Peut-on aller voir le film d’Ang Lee en 2D ?

Sans 3D, sans 4K, sans HFR, Un Jour dans la vie de Billy Lynn n’en reste pas moins l’un des plus beaux films d’Ang Lee.

Commençons cette chronique pourtant pleine d’enthousiasme par un triste aveu d’échec : nous n’avons pas vu Un Jour dans la vie de Billy Lynn. D’ailleurs vous non plus, spectateurs français, vous ne verrez sans doute jamais le nouveau film d’Ang Lee, bien que sa sortie n’ait finalement pas été annulée ici après son bide noir US et son rejet par la critique locale.
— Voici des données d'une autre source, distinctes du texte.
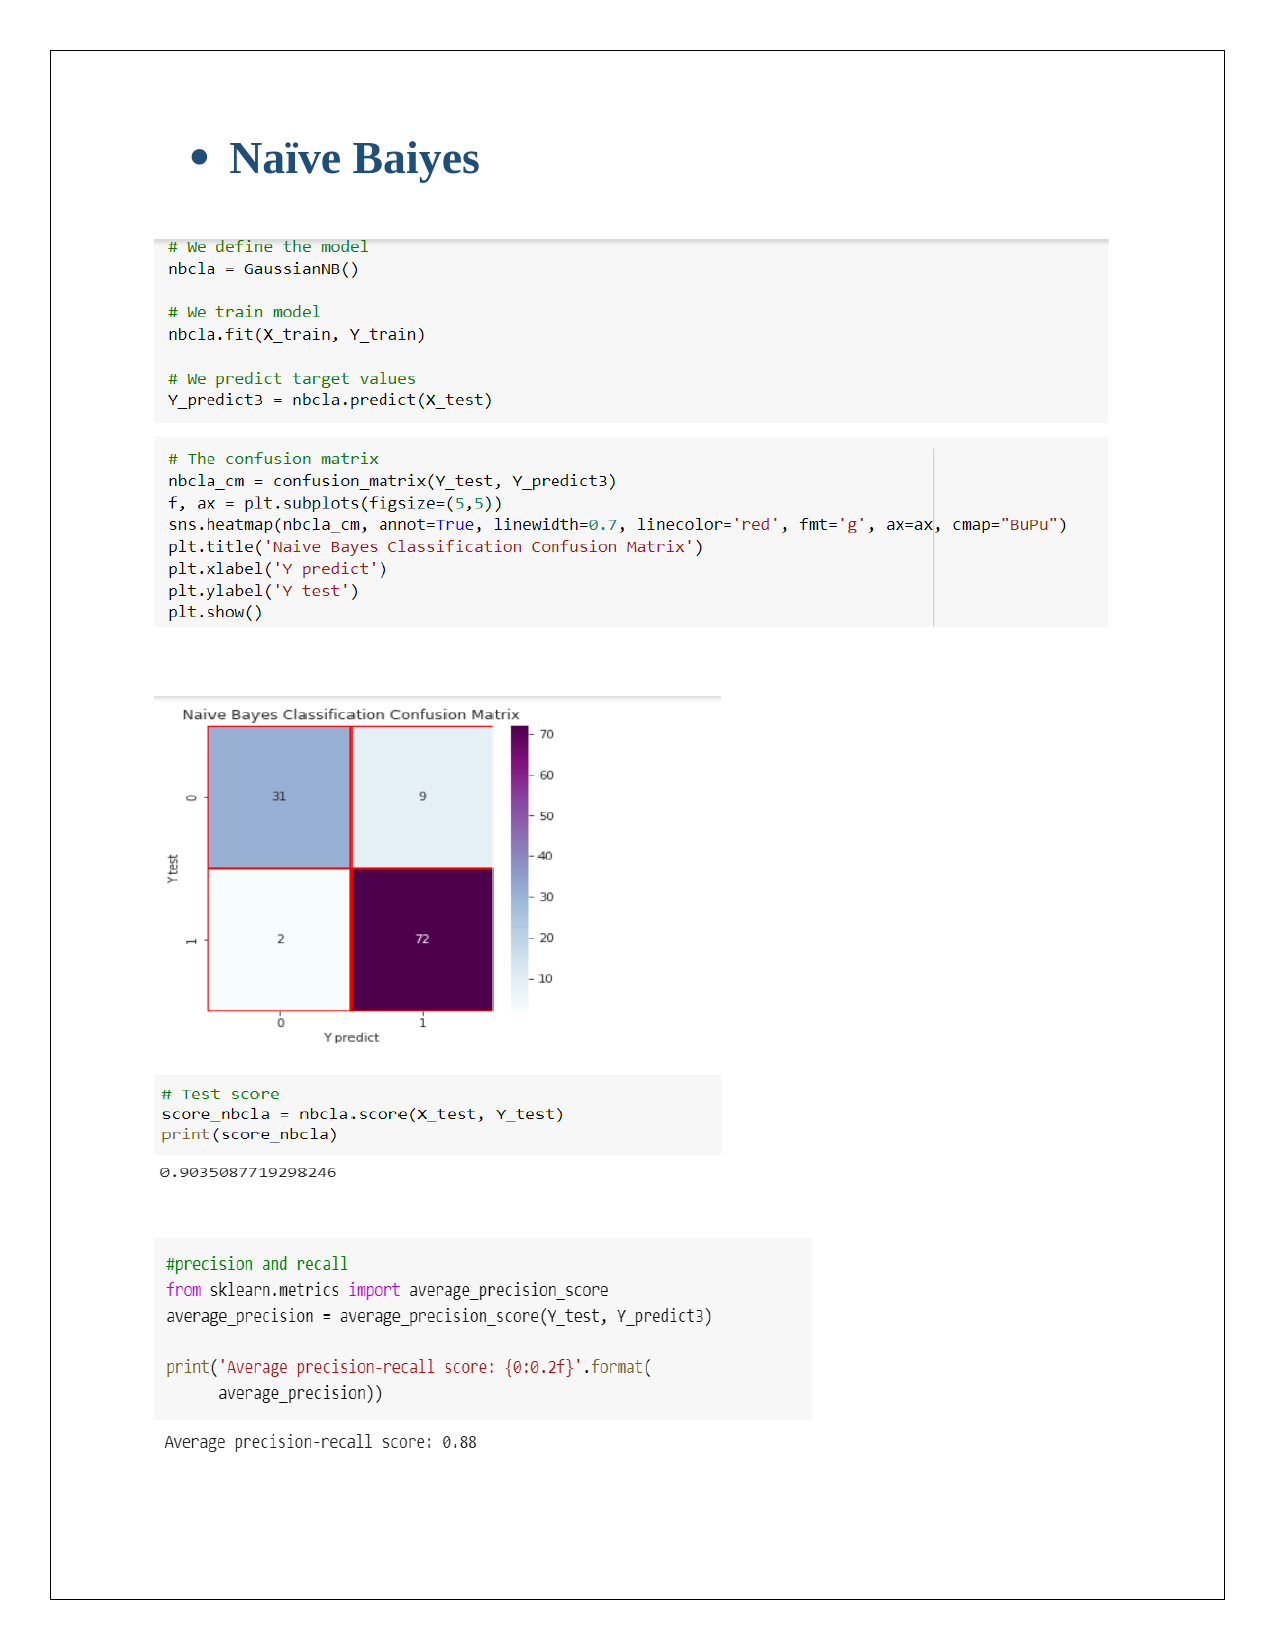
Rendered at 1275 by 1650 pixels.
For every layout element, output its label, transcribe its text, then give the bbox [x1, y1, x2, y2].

picture [154, 692, 722, 1190]
picture [154, 230, 1109, 627]
picture [154, 1208, 813, 1470]
subtitle Naïve Baiyes [192, 130, 913, 183]
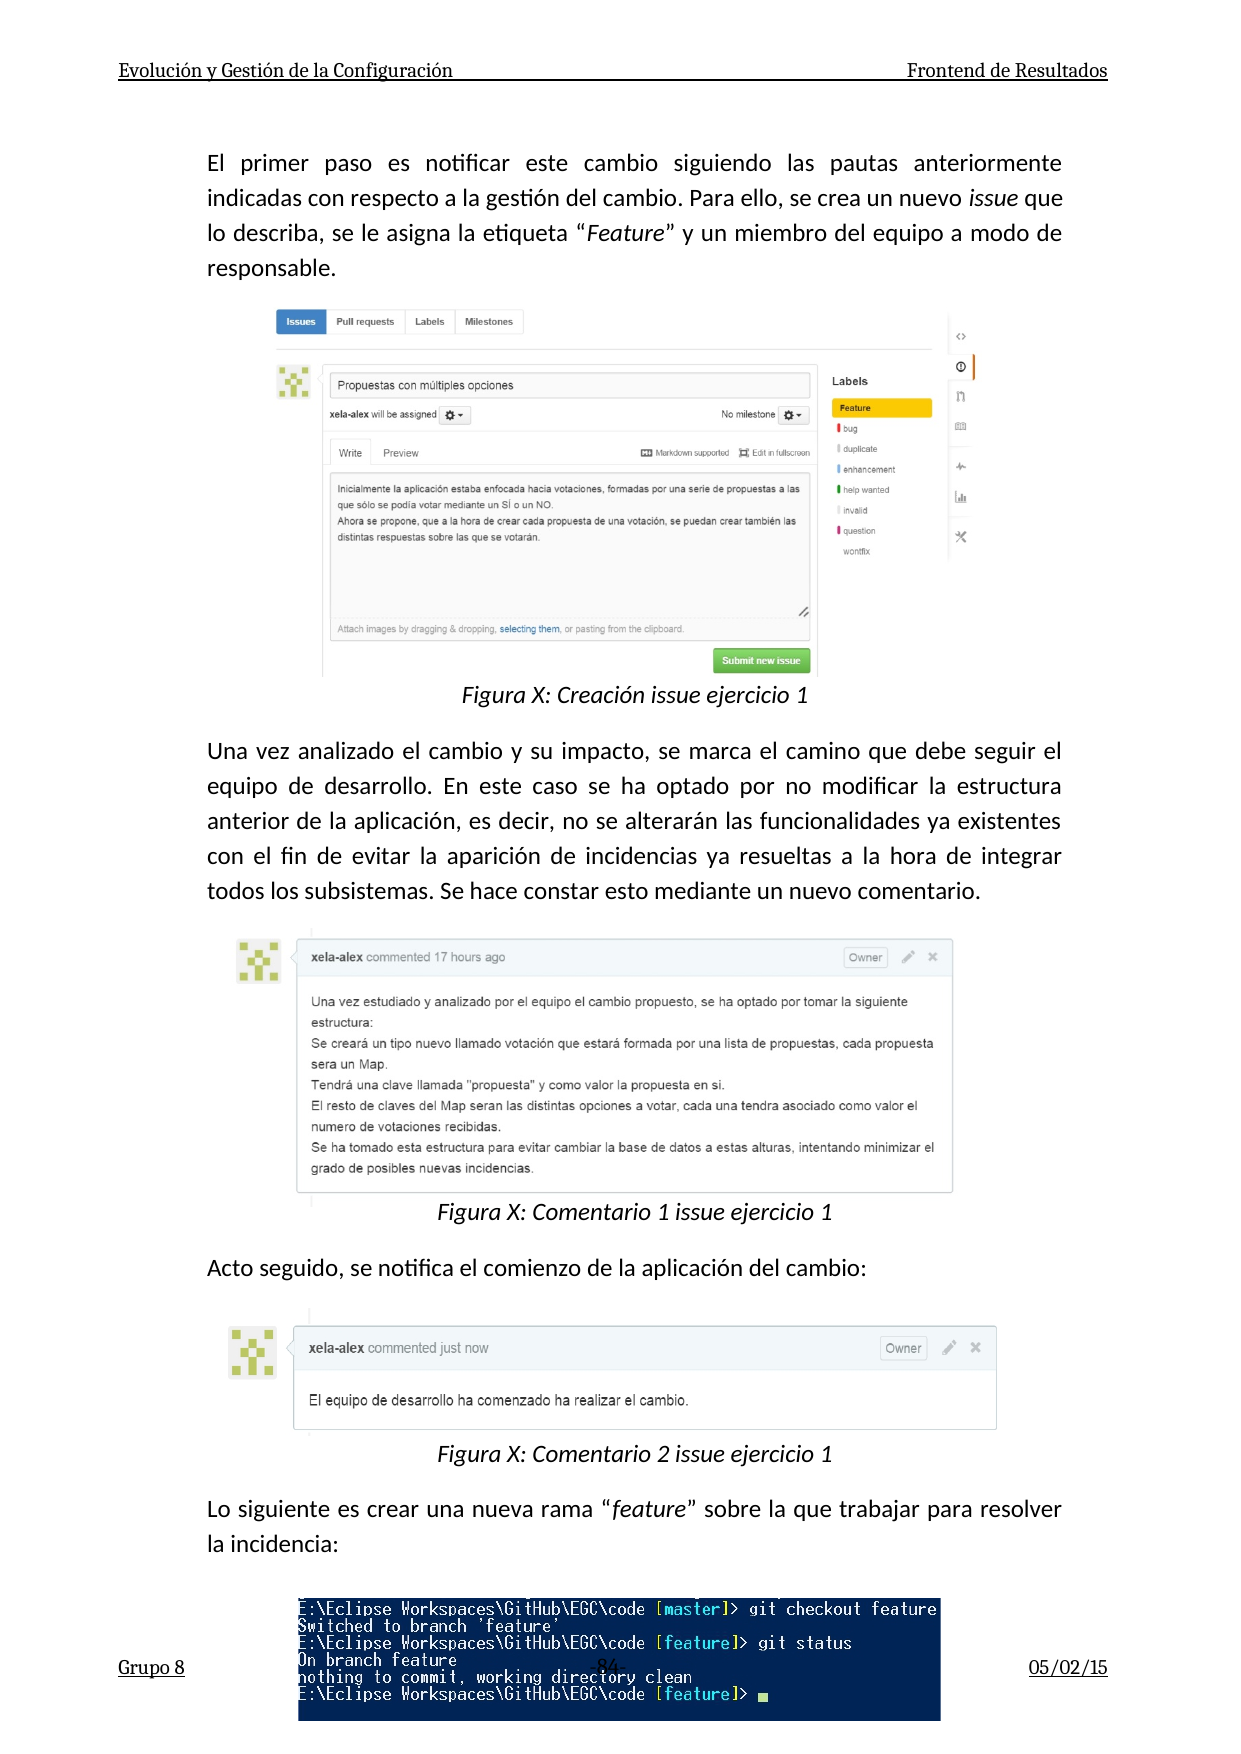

Le 1er février, le film que vous découvrirez dans vos multiplexes n’est absolument pas celui que son auteur avait l’intention de vous foutre devant les yeux.

Pas la peine pour autant de fouiller sur le net à la recherche d’un hypothétique « director’s cut », la mutilation opérée ici ne tient pas à une histoire de montage mais de format de projection. Pas de copies 3D en France et, de fait, pas non plus de copies HFR – une technologie permettant de diffuser un film en augmentant son nombre d’images par seconde, créant une sensation d’hyperréalisme stupéfiante. L’un dans l’autre, ces deux procédés ultra high-tech qu’on croyait réservés aux méga blockbusters (Jackson les a utilisés dans Le Hobbit, ils seront au cœur des suites d’Avatar) devaient offrir à ce film d’échelle très modeste une inclinaison à la fois plus expérimentale, plus défricheuse, plus épique et plus « jamais-vu ». SURTOUT, elles semblaient faire parfaitement corps avec le principe de l’œuvre (un retour au bercail observé sous l’angle de la déconnexion totale) et raccordaient parfaitement avec les ambitions d’Ang Lee, cinéaste qui n’aime rien tant que filmer l’intime de manière spectaculaire (Lust, Caution, Ice Storm, L’Odyssée de Pi) ou le spectaculaire de manière très intime (Hulk, Tigre et dragon ou encore, euh… L’Odyssée de Pi). L’exploit du film ? Même projeté en 2D et en 24 images par seconde, Billy Lynn ne ressemble à rien d’autre qu’à un Ang Lee, cinéaste apatride et observateur sensible de l’American way of life.

On est en 2004, une poignée de troufions yankees envoyés en Irak sont invités pendant leur courte perm’ à venir parader lors d’un méga-match de la NFL. Parmi eux, Billy Lynn, jeune sans-grade aux yeux tristounes, devenu petite fierté ricaine après avoir tenté héroïquement de sauver le chef de sa garnison. Il retombera vite dans l’anonymat, mais aujourd’hui c’est devant lui que le stade se pâme. Raconté uniquement du point de vue de ce bleu-bite qui zappe dans ses souvenirs et ses traumas et mesure l’étendue de sa solitude tandis que la foule l’acclame et que le show pétarade, le film se place sur un territoire de cinéma assez inédit, quelque part entre le premier Rambo, Abattoir 5 et la grande fiction de gauche US. Jamais très loin de la satire lorsqu’il constate que ses militaires déboussolés ne sont rien d’autre qu’un rouage à l’intérieur d’un immense barnum « son et lumière », Billy Lynn explose pourtant la tentation discursive et le didactisme épuisant au profit de la sensation et de la sensibilité. Il glisse continuellement du morceau de bravoure à l’introspection, du murmure à l’emphase, de l’expérimental au mainstream. Un pas de deux typique de son auteur, qui trace ici les contours du rêve américain et de sa fureur toujours enchevêtrée dans la désillusion. Ce film est beau, soufflant, tuant. Dommage qu’on ne l’ait pas vu.